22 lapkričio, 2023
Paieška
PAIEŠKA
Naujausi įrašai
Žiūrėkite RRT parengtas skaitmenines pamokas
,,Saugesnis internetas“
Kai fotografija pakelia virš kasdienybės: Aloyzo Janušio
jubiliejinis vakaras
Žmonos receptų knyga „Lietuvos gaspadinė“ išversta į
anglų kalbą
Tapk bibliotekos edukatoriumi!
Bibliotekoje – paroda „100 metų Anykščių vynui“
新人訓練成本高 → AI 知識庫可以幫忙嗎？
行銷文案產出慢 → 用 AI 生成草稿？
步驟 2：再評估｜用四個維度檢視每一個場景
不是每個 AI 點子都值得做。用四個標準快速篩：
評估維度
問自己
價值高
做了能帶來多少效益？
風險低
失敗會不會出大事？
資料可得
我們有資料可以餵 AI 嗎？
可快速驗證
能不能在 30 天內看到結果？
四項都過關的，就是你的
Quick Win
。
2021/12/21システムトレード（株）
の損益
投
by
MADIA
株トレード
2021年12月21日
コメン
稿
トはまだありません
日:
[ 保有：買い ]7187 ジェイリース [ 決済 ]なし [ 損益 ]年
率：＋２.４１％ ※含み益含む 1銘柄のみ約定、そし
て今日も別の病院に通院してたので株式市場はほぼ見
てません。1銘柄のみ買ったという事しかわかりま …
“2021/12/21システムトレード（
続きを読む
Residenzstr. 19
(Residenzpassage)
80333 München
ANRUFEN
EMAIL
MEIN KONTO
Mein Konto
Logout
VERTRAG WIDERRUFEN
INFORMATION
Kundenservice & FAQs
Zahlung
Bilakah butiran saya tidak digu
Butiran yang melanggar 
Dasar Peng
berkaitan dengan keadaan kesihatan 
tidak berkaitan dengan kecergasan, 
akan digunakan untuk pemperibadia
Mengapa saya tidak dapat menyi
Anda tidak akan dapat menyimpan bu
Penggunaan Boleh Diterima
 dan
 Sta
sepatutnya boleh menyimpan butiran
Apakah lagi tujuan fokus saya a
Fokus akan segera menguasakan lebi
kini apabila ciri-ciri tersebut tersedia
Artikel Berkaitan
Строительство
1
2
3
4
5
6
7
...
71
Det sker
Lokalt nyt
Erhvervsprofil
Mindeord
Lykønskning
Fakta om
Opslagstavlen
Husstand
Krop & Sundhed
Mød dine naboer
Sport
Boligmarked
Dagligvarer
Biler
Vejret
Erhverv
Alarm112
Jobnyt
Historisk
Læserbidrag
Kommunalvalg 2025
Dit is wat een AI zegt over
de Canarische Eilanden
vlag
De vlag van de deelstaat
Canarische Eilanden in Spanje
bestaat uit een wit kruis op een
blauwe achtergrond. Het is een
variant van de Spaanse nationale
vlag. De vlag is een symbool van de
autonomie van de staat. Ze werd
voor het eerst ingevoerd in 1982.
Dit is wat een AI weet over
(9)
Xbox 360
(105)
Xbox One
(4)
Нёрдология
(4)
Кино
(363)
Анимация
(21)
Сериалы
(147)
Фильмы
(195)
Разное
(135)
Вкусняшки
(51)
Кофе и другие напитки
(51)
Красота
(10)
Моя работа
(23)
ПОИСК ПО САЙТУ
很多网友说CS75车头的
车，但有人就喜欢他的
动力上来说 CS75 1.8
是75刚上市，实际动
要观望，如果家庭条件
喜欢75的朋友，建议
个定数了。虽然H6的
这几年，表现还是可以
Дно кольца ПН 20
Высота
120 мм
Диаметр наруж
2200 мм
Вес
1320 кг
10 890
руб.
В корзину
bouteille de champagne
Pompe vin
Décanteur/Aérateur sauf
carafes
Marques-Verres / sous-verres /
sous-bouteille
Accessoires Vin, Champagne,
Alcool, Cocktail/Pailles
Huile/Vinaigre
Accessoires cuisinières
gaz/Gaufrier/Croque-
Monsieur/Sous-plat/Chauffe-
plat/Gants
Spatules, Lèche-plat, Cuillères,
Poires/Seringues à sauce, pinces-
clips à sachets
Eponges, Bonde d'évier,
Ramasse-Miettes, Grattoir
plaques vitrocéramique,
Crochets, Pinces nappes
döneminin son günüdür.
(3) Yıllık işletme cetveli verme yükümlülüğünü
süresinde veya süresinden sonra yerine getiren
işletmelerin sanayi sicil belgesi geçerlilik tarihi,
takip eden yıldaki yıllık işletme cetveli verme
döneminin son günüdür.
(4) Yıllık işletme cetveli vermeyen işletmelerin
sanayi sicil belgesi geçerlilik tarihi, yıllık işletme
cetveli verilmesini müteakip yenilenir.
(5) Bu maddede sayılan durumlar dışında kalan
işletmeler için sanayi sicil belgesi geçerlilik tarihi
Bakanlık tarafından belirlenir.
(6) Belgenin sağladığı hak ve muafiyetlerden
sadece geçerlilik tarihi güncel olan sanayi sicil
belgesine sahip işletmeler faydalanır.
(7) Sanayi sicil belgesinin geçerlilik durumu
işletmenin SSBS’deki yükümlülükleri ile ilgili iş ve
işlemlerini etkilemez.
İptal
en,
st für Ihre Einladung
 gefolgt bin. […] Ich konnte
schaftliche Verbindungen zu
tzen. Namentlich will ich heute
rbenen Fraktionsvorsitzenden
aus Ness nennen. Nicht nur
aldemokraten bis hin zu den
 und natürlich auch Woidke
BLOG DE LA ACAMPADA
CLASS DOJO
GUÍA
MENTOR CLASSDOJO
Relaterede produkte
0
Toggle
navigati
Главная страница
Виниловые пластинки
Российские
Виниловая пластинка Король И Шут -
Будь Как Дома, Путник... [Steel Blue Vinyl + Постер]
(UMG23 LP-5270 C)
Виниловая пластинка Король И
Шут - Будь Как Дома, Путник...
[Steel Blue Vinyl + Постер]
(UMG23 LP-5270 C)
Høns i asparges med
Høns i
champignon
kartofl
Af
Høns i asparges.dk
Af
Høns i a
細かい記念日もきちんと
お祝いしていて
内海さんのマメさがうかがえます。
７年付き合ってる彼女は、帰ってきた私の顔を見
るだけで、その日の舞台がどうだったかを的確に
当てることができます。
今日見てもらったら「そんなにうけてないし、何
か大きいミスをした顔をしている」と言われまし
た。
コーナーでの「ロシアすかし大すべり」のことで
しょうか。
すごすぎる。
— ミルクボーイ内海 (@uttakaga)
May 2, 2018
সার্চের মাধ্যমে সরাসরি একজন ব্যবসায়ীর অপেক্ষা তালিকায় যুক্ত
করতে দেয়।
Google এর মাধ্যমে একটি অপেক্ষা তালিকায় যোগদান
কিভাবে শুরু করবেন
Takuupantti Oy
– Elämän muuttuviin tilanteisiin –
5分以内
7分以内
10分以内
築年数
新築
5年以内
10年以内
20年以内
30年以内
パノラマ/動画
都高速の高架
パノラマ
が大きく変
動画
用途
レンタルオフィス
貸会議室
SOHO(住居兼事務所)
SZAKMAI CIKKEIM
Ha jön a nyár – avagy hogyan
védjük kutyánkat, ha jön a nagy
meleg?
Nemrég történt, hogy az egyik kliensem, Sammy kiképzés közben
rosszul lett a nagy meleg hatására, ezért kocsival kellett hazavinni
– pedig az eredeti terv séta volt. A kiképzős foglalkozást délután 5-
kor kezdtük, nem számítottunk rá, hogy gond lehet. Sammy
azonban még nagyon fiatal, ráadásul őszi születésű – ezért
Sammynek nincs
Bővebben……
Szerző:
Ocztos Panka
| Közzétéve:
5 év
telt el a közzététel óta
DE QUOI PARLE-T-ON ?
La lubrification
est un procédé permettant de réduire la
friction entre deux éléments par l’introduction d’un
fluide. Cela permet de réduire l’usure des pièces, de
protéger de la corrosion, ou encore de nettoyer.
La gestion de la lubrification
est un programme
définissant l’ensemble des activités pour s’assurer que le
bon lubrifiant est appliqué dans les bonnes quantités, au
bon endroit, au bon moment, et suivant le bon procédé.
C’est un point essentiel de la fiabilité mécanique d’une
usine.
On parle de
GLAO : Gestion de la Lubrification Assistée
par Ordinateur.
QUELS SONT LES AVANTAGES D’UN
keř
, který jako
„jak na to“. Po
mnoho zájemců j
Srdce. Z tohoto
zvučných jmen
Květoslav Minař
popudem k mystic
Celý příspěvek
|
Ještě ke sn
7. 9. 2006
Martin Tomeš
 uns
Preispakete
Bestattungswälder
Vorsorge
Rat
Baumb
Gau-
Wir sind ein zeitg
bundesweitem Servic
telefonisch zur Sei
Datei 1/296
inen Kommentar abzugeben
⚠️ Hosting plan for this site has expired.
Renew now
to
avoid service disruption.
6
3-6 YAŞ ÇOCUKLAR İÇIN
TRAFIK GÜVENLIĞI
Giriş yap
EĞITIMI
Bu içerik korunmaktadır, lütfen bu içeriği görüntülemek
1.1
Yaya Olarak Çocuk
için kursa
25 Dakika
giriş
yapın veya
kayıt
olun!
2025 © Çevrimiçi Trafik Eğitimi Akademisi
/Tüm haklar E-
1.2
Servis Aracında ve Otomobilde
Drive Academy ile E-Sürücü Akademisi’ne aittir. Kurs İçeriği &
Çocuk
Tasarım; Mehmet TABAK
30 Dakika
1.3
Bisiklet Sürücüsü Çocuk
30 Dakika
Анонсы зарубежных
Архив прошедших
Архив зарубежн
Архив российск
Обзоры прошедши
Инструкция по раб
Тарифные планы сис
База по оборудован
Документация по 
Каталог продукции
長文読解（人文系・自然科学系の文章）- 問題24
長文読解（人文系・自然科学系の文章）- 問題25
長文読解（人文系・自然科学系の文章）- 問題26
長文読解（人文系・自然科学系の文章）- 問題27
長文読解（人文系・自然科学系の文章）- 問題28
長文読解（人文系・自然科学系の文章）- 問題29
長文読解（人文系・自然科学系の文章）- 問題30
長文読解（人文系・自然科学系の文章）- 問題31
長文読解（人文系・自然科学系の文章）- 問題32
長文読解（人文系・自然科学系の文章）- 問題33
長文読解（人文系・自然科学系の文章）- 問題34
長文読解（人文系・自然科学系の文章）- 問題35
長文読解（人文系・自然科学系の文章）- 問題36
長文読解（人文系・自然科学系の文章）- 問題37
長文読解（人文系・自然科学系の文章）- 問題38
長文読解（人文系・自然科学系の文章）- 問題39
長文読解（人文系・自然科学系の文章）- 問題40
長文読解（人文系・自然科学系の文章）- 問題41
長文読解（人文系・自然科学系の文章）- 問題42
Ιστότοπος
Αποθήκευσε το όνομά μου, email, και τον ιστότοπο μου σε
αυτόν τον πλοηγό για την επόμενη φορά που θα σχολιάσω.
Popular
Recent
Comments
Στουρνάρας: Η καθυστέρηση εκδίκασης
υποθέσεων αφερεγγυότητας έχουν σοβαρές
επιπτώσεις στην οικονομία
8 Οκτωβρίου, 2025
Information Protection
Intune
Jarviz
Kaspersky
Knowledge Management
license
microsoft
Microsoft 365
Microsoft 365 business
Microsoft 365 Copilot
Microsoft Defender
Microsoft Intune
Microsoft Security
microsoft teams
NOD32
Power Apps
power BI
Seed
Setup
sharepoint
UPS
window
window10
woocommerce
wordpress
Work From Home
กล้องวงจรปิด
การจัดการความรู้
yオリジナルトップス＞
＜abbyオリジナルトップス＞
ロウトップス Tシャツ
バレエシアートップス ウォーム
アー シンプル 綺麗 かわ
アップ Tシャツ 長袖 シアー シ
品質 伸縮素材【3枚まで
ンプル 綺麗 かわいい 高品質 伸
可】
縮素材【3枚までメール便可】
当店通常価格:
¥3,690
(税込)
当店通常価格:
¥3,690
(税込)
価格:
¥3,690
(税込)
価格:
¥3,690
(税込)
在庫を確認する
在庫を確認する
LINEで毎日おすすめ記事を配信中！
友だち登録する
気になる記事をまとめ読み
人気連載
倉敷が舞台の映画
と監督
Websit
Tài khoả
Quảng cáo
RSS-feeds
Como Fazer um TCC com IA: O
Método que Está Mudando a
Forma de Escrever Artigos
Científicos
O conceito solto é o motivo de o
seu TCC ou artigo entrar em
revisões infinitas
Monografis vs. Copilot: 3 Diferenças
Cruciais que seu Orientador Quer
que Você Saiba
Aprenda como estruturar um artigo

============================================================

▶ **YOUR OBJECTIVE**
Copy only this part of the entries above: the line with "akan digunakan untuk pemperibadia", the line with "sanayi sicil belgesi geçerlilik tarihi, yıllık", and the lines between, all exactly as written.

▶ **ANSWER TO THIS EXERCISE**
akan digunakan untuk pemperibadia
Mengapa saya tidak dapat menyi
Anda tidak akan dapat menyimpan bu
Penggunaan Boleh Diterima
 dan
 Sta
sepatutnya boleh menyimpan butiran
Apakah lagi tujuan fokus saya a
Fokus akan segera menguasakan lebi
kini apabila ciri-ciri tersebut tersedia
Artikel Berkaitan
Строительство
1
2
3
4
5
6
7
...
71
Det sker
Lokalt nyt
Erhvervsprofil
Mindeord
Lykønskning
Fakta om
Opslagstavlen
Husstand
Krop & Sundhed
Mød dine naboer
Sport
Boligmarked
Dagligvarer
Biler
Vejret
Erhverv
Alarm112
Jobnyt
Historisk
Læserbidrag
Kommunalvalg 2025
Dit is wat een AI zegt over
de Canarische Eilanden
vlag
De vlag van de deelstaat
Canarische Eilanden in Spanje
bestaat uit een wit kruis op een
blauwe achtergrond. Het is een
variant van de Spaanse nationale
vlag. De vlag is een symbool van de
autonomie van de staat. Ze werd
voor het eerst ingevoerd in 1982.
Dit is wat een AI weet over
(9)
Xbox 360
(105)
Xbox One
(4)
Нёрдология
(4)
Кино
(363)
Анимация
(21)
Сериалы
(147)
Фильмы
(195)
Разное
(135)
Вкусняшки
(51)
Кофе и другие напитки
(51)
Красота
(10)
Моя работа
(23)
ПОИСК ПО САЙТУ
很多网友说CS75车头的
车，但有人就喜欢他的
动力上来说 CS75 1.8
是75刚上市，实际动
要观望，如果家庭条件
喜欢75的朋友，建议
个定数了。虽然H6的
这几年，表现还是可以
Дно кольца ПН 20
Высота
120 мм
Диаметр наруж
2200 мм
Вес
1320 кг
10 890
руб.
В корзину
bouteille de champagne
Pompe vin
Décanteur/Aérateur sauf
carafes
Marques-Verres / sous-verres /
sous-bouteille
Accessoires Vin, Champagne,
Alcool, Cocktail/Pailles
Huile/Vinaigre
Accessoires cuisinières
gaz/Gaufrier/Croque-
Monsieur/Sous-plat/Chauffe-
plat/Gants
Spatules, Lèche-plat, Cuillères,
Poires/Seringues à sauce, pinces-
clips à sachets
Eponges, Bonde d'évier,
Ramasse-Miettes, Grattoir
plaques vitrocéramique,
Crochets, Pinces nappes
döneminin son günüdür.
(3) Yıllık işletme cetveli verme yükümlülüğünü
süresinde veya süresinden sonra yerine getiren
işletmelerin sanayi sicil belgesi geçerlilik tarihi,
takip eden yıldaki yıllık işletme cetveli verme
döneminin son günüdür.
(4) Yıllık işletme cetveli vermeyen işletmelerin
sanayi sicil belgesi geçerlilik tarihi, yıllık işletme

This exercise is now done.